■ **STATED EXERCISE**
Please copy out the lines of the records below from the line with "order: Passeriformes" up to and including the line with "common name: Golden-crowned sparrow".

■ **LISTED RECORDS**
..........

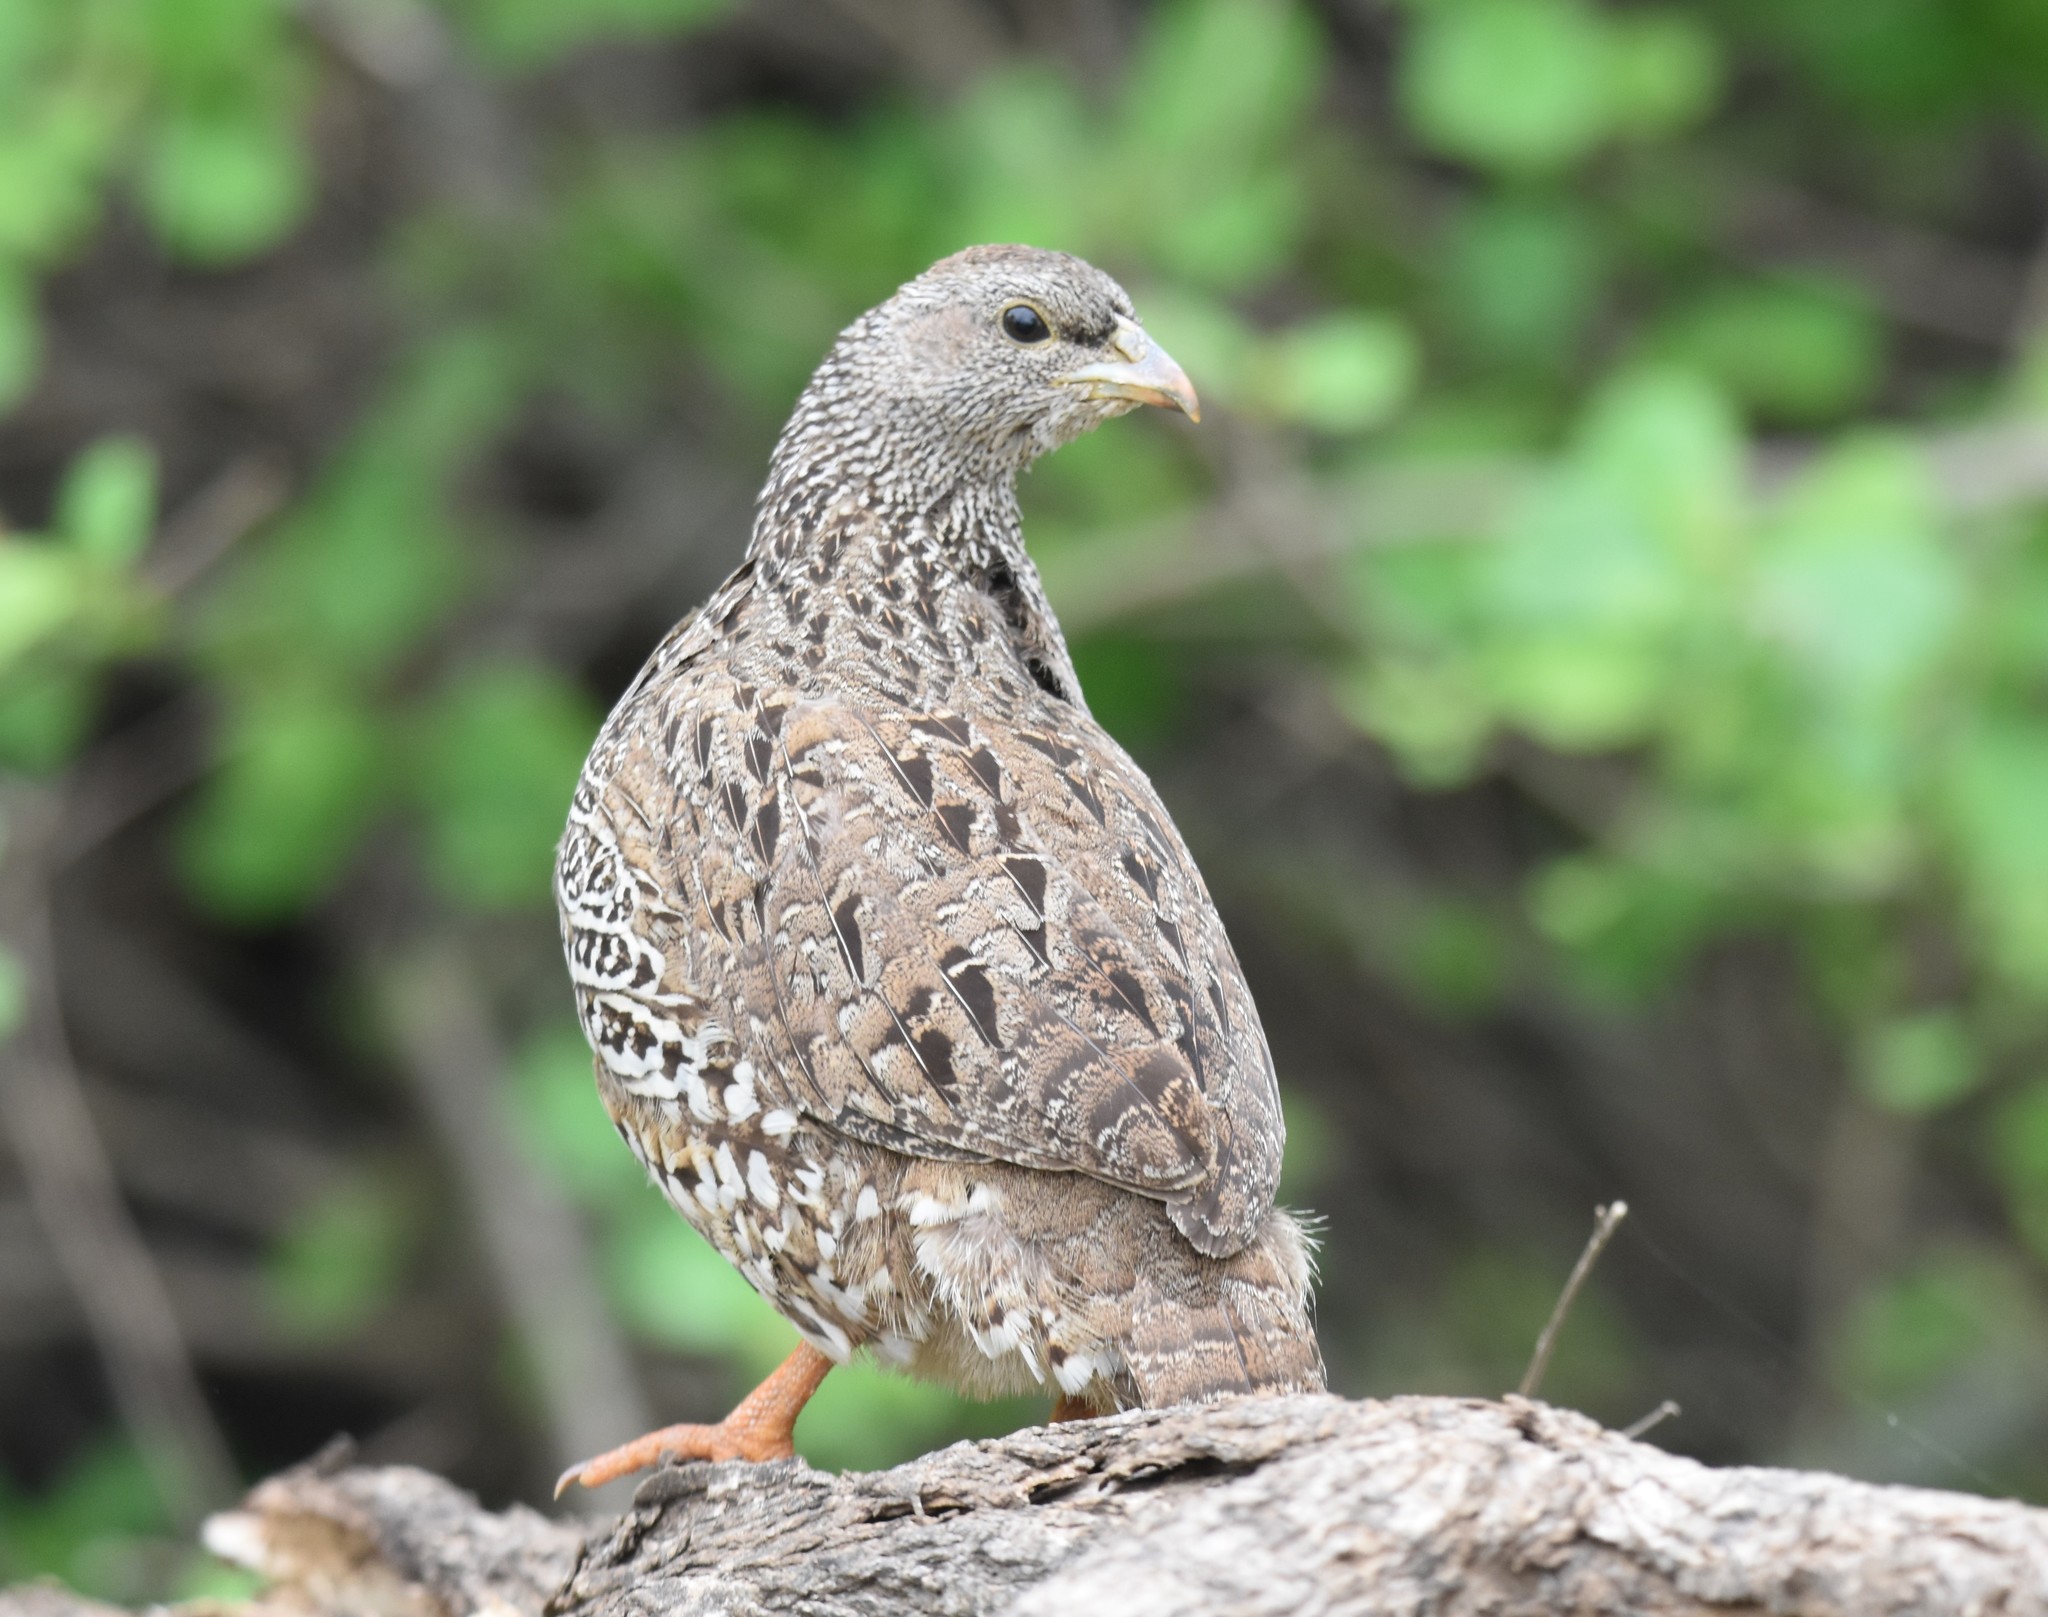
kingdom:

..........

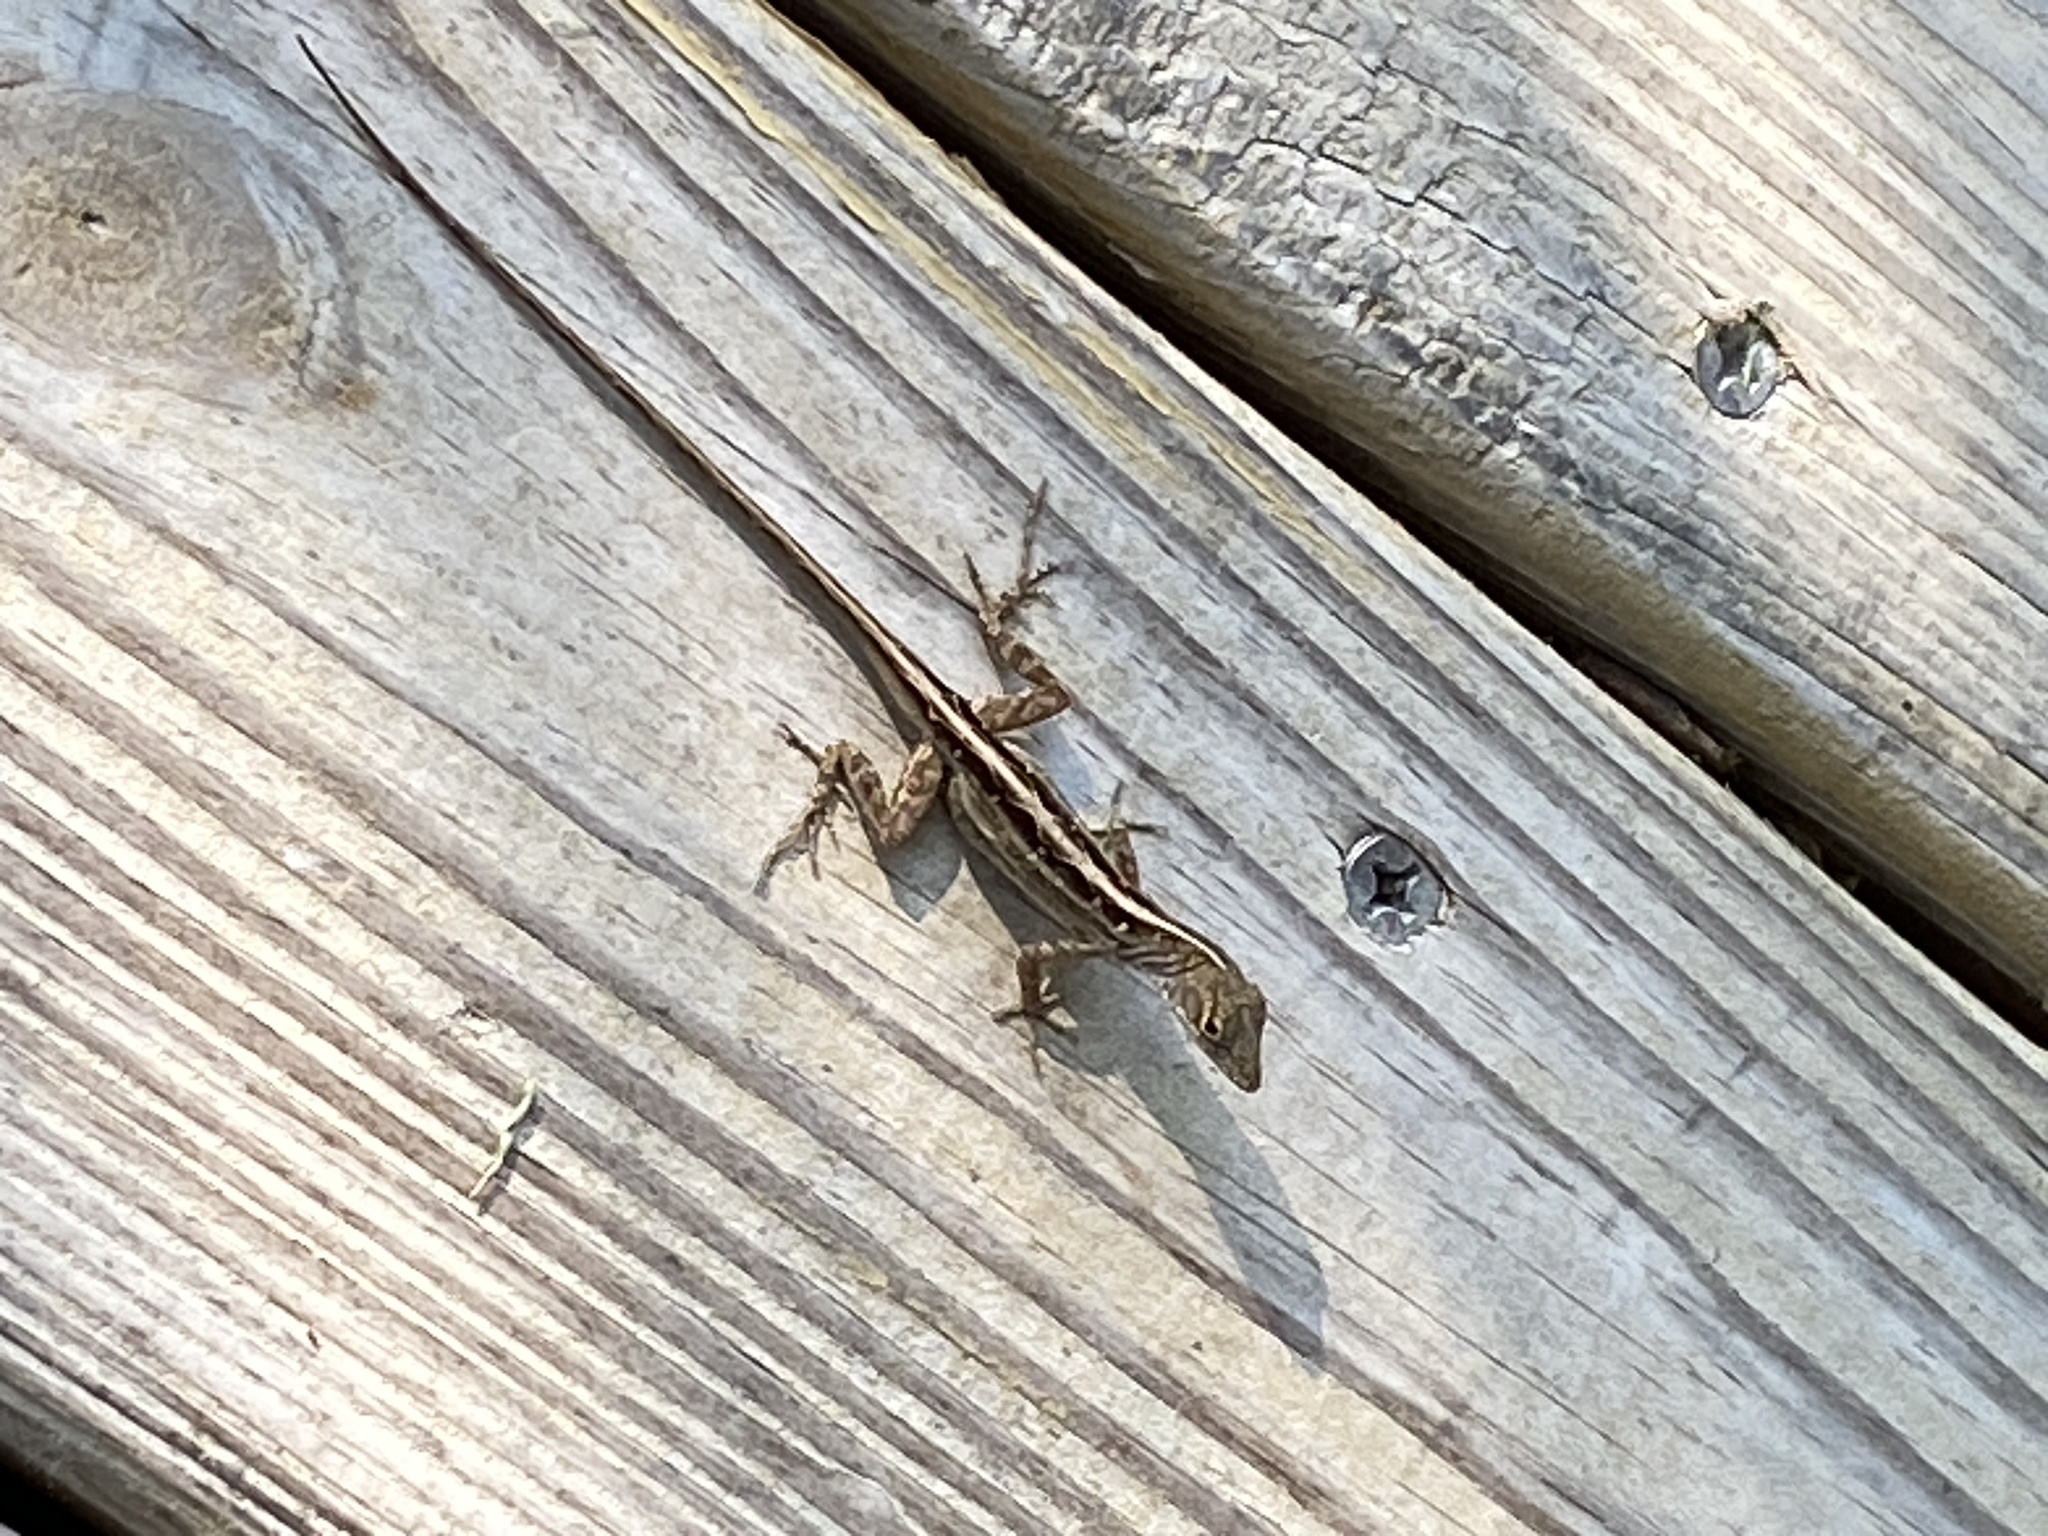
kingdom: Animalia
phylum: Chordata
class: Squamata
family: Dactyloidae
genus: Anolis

..........

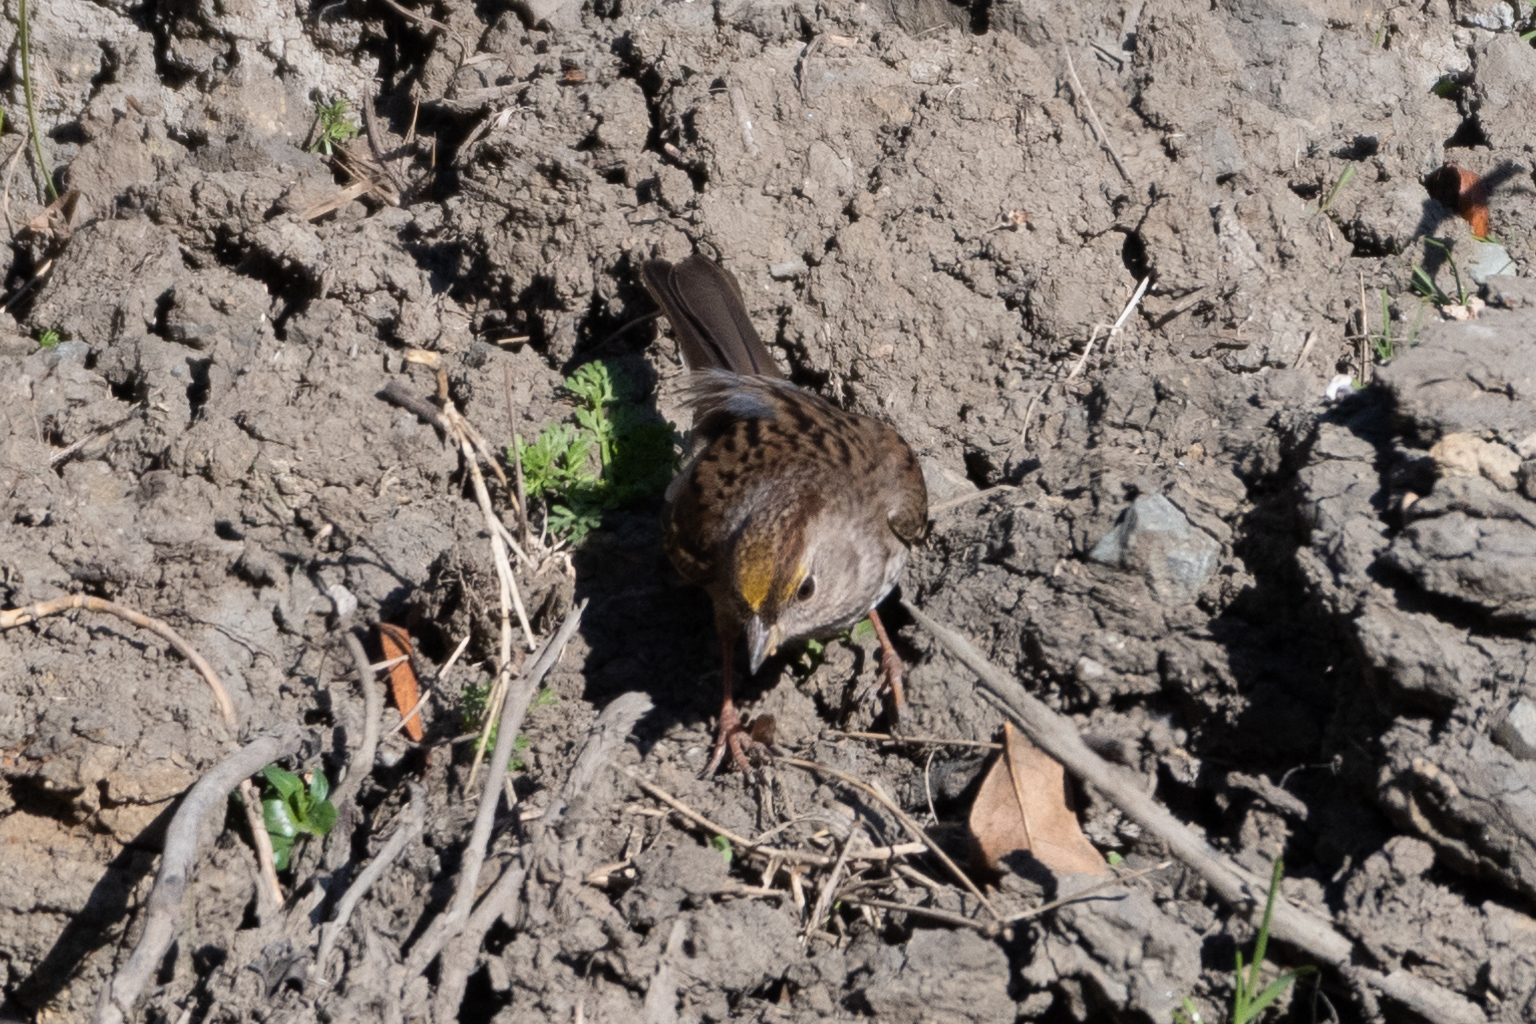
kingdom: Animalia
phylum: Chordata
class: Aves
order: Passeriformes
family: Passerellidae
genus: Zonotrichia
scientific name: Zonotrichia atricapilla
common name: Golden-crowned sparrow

..........

■ **RESULT OF THIS TASK**
order: Passeriformes
family: Passerellidae
genus: Zonotrichia
scientific name: Zonotrichia atricapilla
common name: Golden-crowned sparrow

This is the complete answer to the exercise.